Archaean oxygen oases driven by pulses of enhanced phosphorus recycling in the ocean

Earth’s first rise in atmospheric oxygen between about 2.43 billion and 2.1 billion years ago fundamentally transformed the atmosphere and oceans, setting the foundation for the evolution of complex life. However, geochemical evidence reveals intermittent oceanic oxygen oases before the rise of atmospheric oxygen, although the mechanisms that drove the production and accumulation of oxygen remain poorly constrained. Here we present redox-sensitive trace metal and iron speciation data, and phosphorus phase partitioning results, for a 2.93-billion-year-old drill core from the Red Lake area, Canada, to reconstruct oceanic phosphorus cycling and links to oxygen production in the dominantly anoxic, iron-rich Archaean ocean.

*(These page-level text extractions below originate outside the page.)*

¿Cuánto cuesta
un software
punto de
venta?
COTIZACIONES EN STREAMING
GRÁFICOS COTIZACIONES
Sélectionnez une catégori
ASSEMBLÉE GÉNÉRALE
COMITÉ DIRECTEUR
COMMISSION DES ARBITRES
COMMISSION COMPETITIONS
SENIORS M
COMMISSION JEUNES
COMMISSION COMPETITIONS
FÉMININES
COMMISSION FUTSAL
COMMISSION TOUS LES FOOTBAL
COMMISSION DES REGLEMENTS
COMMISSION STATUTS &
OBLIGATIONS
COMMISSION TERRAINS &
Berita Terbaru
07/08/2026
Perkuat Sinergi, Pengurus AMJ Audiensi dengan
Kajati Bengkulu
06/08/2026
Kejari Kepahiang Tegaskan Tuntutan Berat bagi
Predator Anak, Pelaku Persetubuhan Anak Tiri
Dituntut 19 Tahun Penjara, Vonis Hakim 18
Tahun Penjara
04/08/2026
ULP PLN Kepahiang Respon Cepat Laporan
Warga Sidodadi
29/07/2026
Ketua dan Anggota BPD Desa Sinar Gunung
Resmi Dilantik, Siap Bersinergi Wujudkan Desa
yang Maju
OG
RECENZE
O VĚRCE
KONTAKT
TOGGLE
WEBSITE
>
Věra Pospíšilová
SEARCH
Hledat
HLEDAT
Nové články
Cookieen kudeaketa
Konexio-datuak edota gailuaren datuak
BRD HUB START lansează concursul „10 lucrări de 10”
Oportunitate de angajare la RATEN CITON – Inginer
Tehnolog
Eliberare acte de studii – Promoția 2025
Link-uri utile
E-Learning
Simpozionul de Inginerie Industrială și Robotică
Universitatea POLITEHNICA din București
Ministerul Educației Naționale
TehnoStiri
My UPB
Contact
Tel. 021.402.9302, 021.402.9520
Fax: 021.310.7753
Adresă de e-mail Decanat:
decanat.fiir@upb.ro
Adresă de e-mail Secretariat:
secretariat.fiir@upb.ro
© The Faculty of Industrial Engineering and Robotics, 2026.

Our data document one of the earliest known intervals of surface water oxygen accumulation, predating the first accumulation of atmospheric oxygen by about 500 Ma. These intervals were preceded by ferruginous intervals and intervals of enhanced sulfide availability, which led to pulsed increases in oceanic phosphorus bioavailability via anoxic recycling from sediments. Enhanced phosphorus bioavailability would have helped stimulate photosynthetic primary productivity and organic carbon burial, probably exerting a major control on the episodic development of oxygen oases in the late Archaean ocean. This, in turn, led to a critical transitional phase in the development of an oxygenated surface environment. Periods with enhanced iron and sulfide availability that promoted recycling of bioavailable phosphorus from sediments contributed to episodic development of oxygen oases in the Archaean ocean, according to analysis of trace metals, phosphorus and iron from 2.9-billion-year-old sediments.